═════ AVAILABLE DATA ═════
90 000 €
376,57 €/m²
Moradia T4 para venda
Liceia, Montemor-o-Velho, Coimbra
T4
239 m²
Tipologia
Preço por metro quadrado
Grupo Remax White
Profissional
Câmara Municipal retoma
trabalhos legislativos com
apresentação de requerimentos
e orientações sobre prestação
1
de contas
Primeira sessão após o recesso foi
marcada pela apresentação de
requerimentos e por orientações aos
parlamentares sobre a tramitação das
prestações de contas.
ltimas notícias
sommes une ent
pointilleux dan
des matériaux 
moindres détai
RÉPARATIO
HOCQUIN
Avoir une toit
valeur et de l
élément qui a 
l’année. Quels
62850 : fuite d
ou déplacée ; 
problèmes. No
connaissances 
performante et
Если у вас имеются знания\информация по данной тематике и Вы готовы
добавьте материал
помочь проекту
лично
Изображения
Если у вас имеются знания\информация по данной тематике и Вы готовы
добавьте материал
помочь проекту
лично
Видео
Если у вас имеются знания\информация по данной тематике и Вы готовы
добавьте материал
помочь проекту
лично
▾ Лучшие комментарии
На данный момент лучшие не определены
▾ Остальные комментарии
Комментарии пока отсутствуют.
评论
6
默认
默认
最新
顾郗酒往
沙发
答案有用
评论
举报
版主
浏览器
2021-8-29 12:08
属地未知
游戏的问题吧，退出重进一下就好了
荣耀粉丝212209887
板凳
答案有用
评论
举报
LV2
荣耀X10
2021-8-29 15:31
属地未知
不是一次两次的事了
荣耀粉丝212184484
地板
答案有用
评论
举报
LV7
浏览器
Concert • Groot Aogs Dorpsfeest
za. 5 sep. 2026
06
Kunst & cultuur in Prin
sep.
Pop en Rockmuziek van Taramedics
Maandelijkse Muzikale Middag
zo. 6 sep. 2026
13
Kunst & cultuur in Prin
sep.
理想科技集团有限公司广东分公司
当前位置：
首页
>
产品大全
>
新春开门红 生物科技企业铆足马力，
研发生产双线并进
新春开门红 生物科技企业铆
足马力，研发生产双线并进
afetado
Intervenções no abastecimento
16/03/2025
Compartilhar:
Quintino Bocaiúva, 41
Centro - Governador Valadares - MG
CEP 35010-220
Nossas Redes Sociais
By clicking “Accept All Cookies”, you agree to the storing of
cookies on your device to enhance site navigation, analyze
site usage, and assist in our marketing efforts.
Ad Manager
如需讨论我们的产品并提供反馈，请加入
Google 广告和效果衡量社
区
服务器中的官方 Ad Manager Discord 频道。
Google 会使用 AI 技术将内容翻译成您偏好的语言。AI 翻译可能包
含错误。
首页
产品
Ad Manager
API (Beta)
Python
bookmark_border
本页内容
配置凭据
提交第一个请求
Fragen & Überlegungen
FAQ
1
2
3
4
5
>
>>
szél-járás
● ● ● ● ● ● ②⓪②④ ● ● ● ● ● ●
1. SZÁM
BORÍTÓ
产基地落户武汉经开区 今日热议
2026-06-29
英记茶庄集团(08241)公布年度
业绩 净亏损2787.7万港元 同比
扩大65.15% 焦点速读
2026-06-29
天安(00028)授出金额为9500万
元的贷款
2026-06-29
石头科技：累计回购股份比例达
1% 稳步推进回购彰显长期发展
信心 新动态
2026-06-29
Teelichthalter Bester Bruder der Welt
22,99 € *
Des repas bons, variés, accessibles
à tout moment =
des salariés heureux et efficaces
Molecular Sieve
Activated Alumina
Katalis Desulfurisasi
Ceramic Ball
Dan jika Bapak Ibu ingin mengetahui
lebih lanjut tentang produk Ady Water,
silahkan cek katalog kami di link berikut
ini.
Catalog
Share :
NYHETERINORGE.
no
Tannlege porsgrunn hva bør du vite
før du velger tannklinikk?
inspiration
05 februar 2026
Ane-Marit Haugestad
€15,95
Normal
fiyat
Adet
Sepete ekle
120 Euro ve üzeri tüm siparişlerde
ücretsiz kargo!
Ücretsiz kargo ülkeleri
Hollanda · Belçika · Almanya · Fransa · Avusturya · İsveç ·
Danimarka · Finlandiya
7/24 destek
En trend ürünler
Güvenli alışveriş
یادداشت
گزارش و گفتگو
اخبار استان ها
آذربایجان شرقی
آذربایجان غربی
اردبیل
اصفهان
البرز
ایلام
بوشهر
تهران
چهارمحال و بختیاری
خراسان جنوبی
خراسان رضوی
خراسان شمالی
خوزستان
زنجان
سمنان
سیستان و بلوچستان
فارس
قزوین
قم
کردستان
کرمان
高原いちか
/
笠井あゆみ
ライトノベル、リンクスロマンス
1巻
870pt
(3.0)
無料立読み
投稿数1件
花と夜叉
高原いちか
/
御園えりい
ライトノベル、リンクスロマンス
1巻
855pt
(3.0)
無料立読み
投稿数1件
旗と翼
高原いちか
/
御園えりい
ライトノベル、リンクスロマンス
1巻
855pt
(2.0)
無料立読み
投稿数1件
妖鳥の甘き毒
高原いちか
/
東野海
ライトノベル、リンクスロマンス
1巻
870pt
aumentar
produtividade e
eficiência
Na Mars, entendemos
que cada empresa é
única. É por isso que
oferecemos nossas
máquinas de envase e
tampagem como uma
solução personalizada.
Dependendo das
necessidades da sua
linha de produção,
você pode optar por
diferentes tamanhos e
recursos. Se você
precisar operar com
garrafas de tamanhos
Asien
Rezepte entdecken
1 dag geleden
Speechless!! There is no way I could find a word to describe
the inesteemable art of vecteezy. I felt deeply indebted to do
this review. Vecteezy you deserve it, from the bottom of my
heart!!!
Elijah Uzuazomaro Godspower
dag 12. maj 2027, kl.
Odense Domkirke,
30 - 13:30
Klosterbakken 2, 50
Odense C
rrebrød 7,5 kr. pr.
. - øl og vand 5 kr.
═════
Return every line of the material unchanged, in the same order, from the first line to the last.

90 000 €
376,57 €/m²
Moradia T4 para venda
Liceia, Montemor-o-Velho, Coimbra
T4
239 m²
Tipologia
Preço por metro quadrado
Grupo Remax White
Profissional
Câmara Municipal retoma
trabalhos legislativos com
apresentação de requerimentos
e orientações sobre prestação
1
de contas
Primeira sessão após o recesso foi
marcada pela apresentação de
requerimentos e por orientações aos
parlamentares sobre a tramitação das
prestações de contas.
ltimas notícias
sommes une ent
pointilleux dan
des matériaux 
moindres détai
RÉPARATIO
HOCQUIN
Avoir une toit
valeur et de l
élément qui a 
l’année. Quels
62850 : fuite d
ou déplacée ; 
problèmes. No
connaissances 
performante et
Если у вас имеются знания\информация по данной тематике и Вы готовы
добавьте материал
помочь проекту
лично
Изображения
Если у вас имеются знания\информация по данной тематике и Вы готовы
добавьте материал
помочь проекту
лично
Видео
Если у вас имеются знания\информация по данной тематике и Вы готовы
добавьте материал
помочь проекту
лично
▾ Лучшие комментарии
На данный момент лучшие не определены
▾ Остальные комментарии
Комментарии пока отсутствуют.
评论
6
默认
默认
最新
顾郗酒往
沙发
答案有用
评论
举报
版主
浏览器
2021-8-29 12:08
属地未知
游戏的问题吧，退出重进一下就好了
荣耀粉丝212209887
板凳
答案有用
评论
举报
LV2
荣耀X10
2021-8-29 15:31
属地未知
不是一次两次的事了
荣耀粉丝212184484
地板
答案有用
评论
举报
LV7
浏览器
Concert • Groot Aogs Dorpsfeest
za. 5 sep. 2026
06
Kunst & cultuur in Prin
sep.
Pop en Rockmuziek van Taramedics
Maandelijkse Muzikale Middag
zo. 6 sep. 2026
13
Kunst & cultuur in Prin
sep.
理想科技集团有限公司广东分公司
当前位置：
首页
>
产品大全
>
新春开门红 生物科技企业铆足马力，
研发生产双线并进
新春开门红 生物科技企业铆
足马力，研发生产双线并进
afetado
Intervenções no abastecimento
16/03/2025
Compartilhar:
Quintino Bocaiúva, 41
Centro - Governador Valadares - MG
CEP 35010-220
Nossas Redes Sociais
By clicking “Accept All Cookies”, you agree to the storing of
cookies on your device to enhance site navigation, analyze
site usage, and assist in our marketing efforts.
Ad Manager
如需讨论我们的产品并提供反馈，请加入
Google 广告和效果衡量社
区
服务器中的官方 Ad Manager Discord 频道。
Google 会使用 AI 技术将内容翻译成您偏好的语言。AI 翻译可能包
含错误。
首页
产品
Ad Manager
API (Beta)
Python
bookmark_border
本页内容
配置凭据
提交第一个请求
Fragen & Überlegungen
FAQ
1
2
3
4
5
>
>>
szél-járás
● ● ● ● ● ● ②⓪②④ ● ● ● ● ● ●
1. SZÁM
BORÍTÓ
产基地落户武汉经开区 今日热议
2026-06-29
英记茶庄集团(08241)公布年度
业绩 净亏损2787.7万港元 同比
扩大65.15% 焦点速读
2026-06-29
天安(00028)授出金额为9500万
元的贷款
2026-06-29
石头科技：累计回购股份比例达
1% 稳步推进回购彰显长期发展
信心 新动态
2026-06-29
Teelichthalter Bester Bruder der Welt
22,99 € *
Des repas bons, variés, accessibles
à tout moment =
des salariés heureux et efficaces
Molecular Sieve
Activated Alumina
Katalis Desulfurisasi
Ceramic Ball
Dan jika Bapak Ibu ingin mengetahui
lebih lanjut tentang produk Ady Water,
silahkan cek katalog kami di link berikut
ini.
Catalog
Share :
NYHETERINORGE.
no
Tannlege porsgrunn hva bør du vite
før du velger tannklinikk?
inspiration
05 februar 2026
Ane-Marit Haugestad
€15,95
Normal
fiyat
Adet
Sepete ekle
120 Euro ve üzeri tüm siparişlerde
ücretsiz kargo!
Ücretsiz kargo ülkeleri
Hollanda · Belçika · Almanya · Fransa · Avusturya · İsveç ·
Danimarka · Finlandiya
7/24 destek
En trend ürünler
Güvenli alışveriş
یادداشت
گزارش و گفتگو
اخبار استان ها
آذربایجان شرقی
آذربایجان غربی
اردبیل
اصفهان
البرز
ایلام
بوشهر
تهران
چهارمحال و بختیاری
خراسان جنوبی
خراسان رضوی
خراسان شمالی
خوزستان
زنجان
سمنان
سیستان و بلوچستان
فارس
قزوین
قم
کردستان
کرمان
高原いちか
/
笠井あゆみ
ライトノベル、リンクスロマンス
1巻
870pt
(3.0)
無料立読み
投稿数1件
花と夜叉
高原いちか
/
御園えりい
ライトノベル、リンクスロマンス
1巻
855pt
(3.0)
無料立読み
投稿数1件
旗と翼
高原いちか
/
御園えりい
ライトノベル、リンクスロマンス
1巻
855pt
(2.0)
無料立読み
投稿数1件
妖鳥の甘き毒
高原いちか
/
東野海
ライトノベル、リンクスロマンス
1巻
870pt
aumentar
produtividade e
eficiência
Na Mars, entendemos
que cada empresa é
única. É por isso que
oferecemos nossas
máquinas de envase e
tampagem como uma
solução personalizada.
Dependendo das
necessidades da sua
linha de produção,
você pode optar por
diferentes tamanhos e
recursos. Se você
precisar operar com
garrafas de tamanhos
Asien
Rezepte entdecken
1 dag geleden
Speechless!! There is no way I could find a word to describe
the inesteemable art of vecteezy. I felt deeply indebted to do
this review. Vecteezy you deserve it, from the bottom of my
heart!!!
Elijah Uzuazomaro Godspower
dag 12. maj 2027, kl.
Odense Domkirke,
30 - 13:30
Klosterbakken 2, 50
Odense C
rrebrød 7,5 kr. pr.
. - øl og vand 5 kr.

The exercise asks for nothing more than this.